(Collected data)
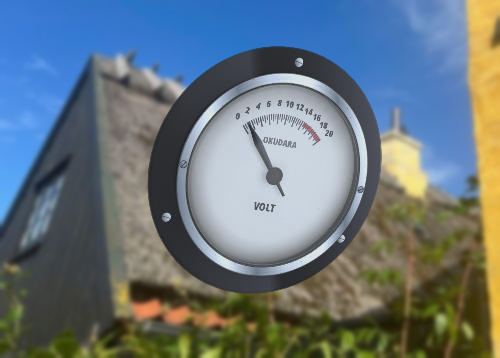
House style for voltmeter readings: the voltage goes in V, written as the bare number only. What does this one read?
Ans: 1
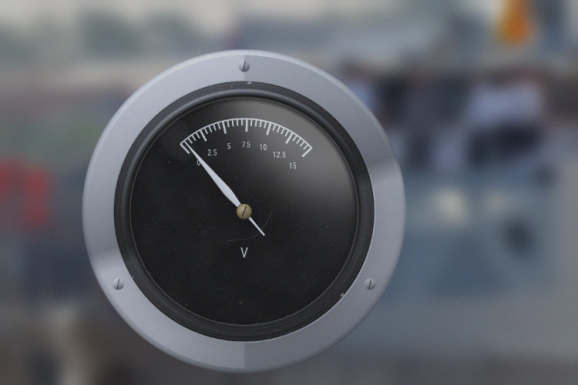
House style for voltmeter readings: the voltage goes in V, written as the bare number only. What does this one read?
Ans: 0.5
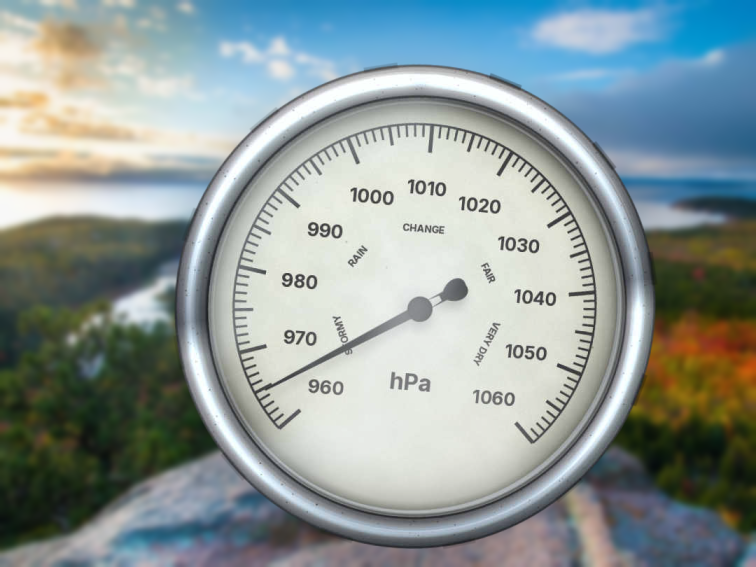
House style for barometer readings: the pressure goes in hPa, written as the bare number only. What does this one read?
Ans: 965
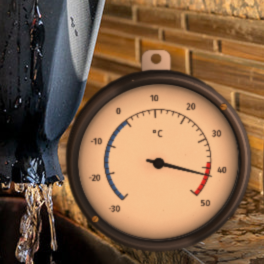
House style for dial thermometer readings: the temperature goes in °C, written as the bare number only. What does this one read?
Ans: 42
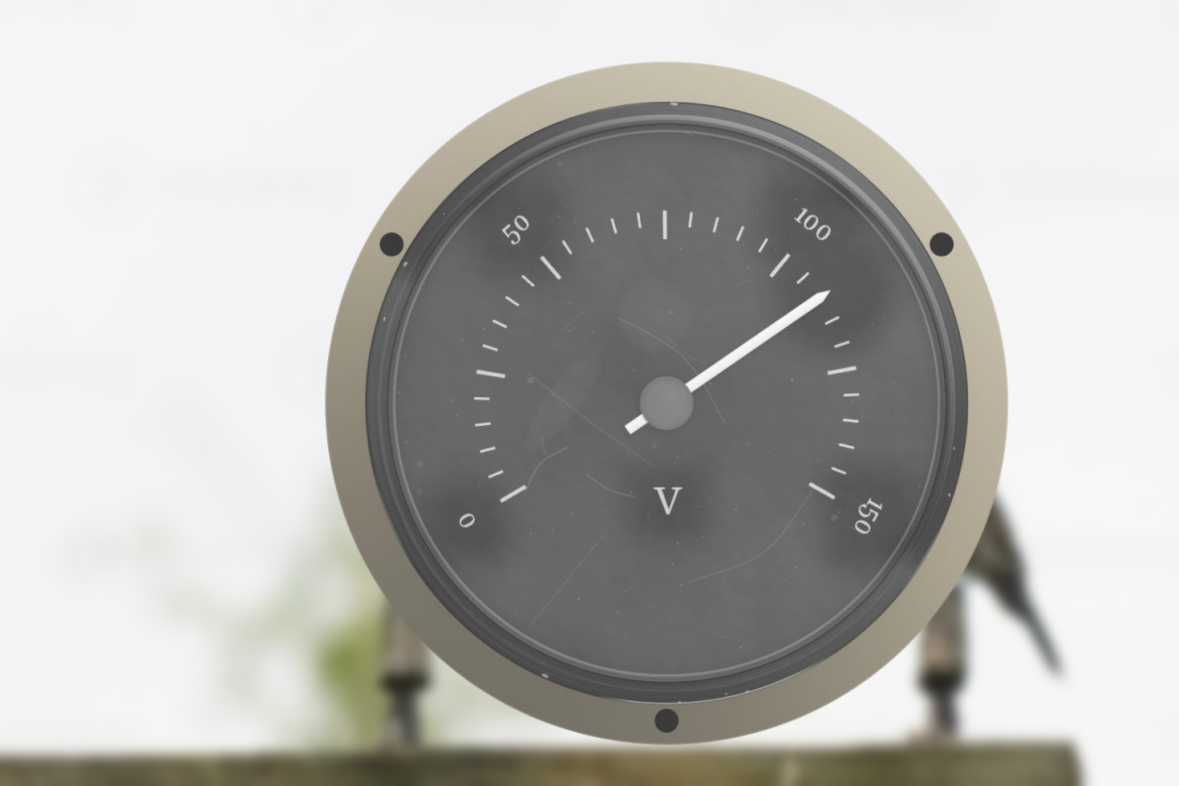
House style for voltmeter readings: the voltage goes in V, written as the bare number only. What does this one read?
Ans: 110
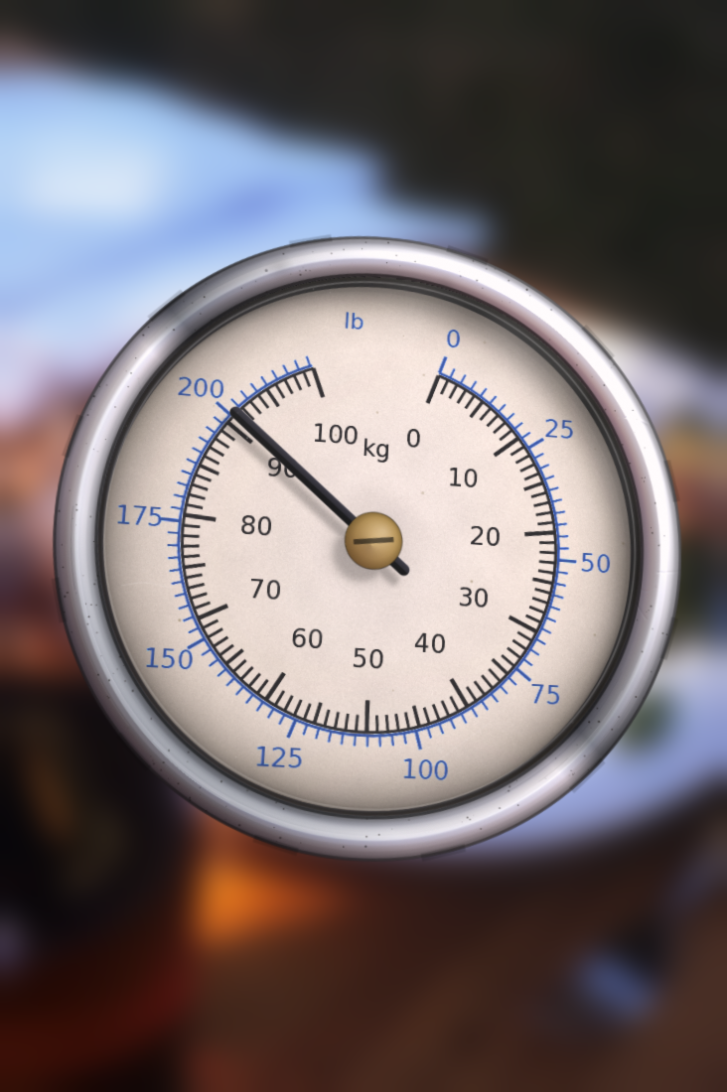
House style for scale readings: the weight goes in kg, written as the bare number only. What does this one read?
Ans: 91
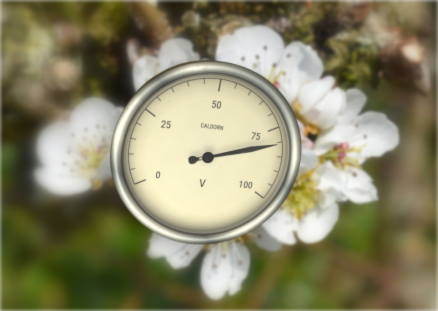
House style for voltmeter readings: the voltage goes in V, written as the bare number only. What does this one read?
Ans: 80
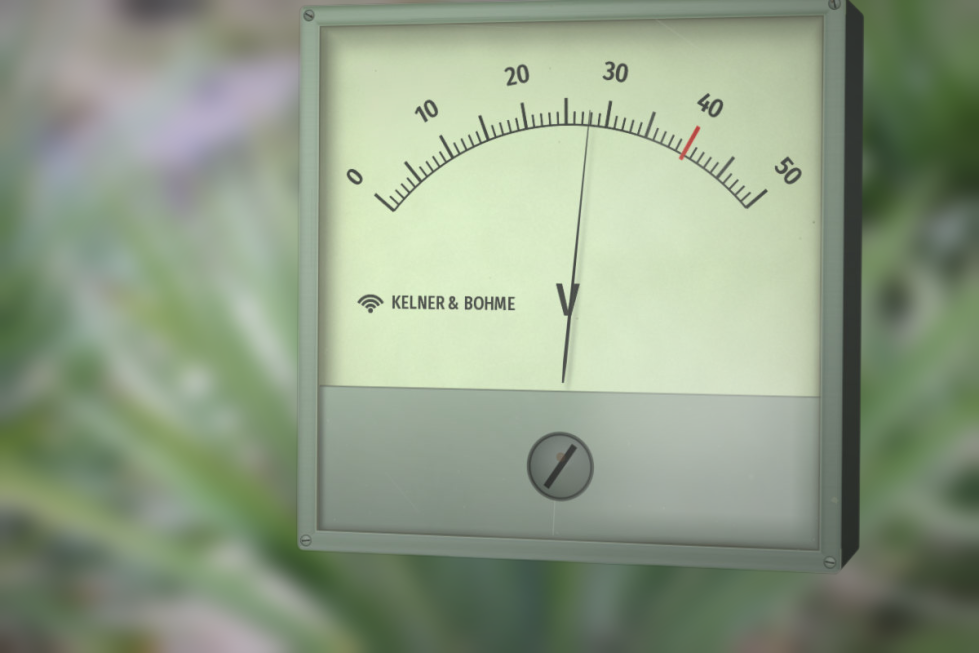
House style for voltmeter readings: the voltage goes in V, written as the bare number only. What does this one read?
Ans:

== Aim of the exercise ==
Can you quote the rows above word for word, from the line that contains "House style for dial" through the end of the rows? Leave the pictures out of your answer.

== Output for this task ==
House style for dial thermometer readings: the temperature goes in °C, written as the bare number only. What does this one read?
Ans: 42
House style for voltmeter readings: the voltage goes in V, written as the bare number only. What does this one read?
Ans: 110
House style for scale readings: the weight goes in kg, written as the bare number only. What does this one read?
Ans: 91
House style for voltmeter readings: the voltage goes in V, written as the bare number only. What does this one read?
Ans: 80
House style for voltmeter readings: the voltage goes in V, written as the bare number only. What does this one read?
Ans:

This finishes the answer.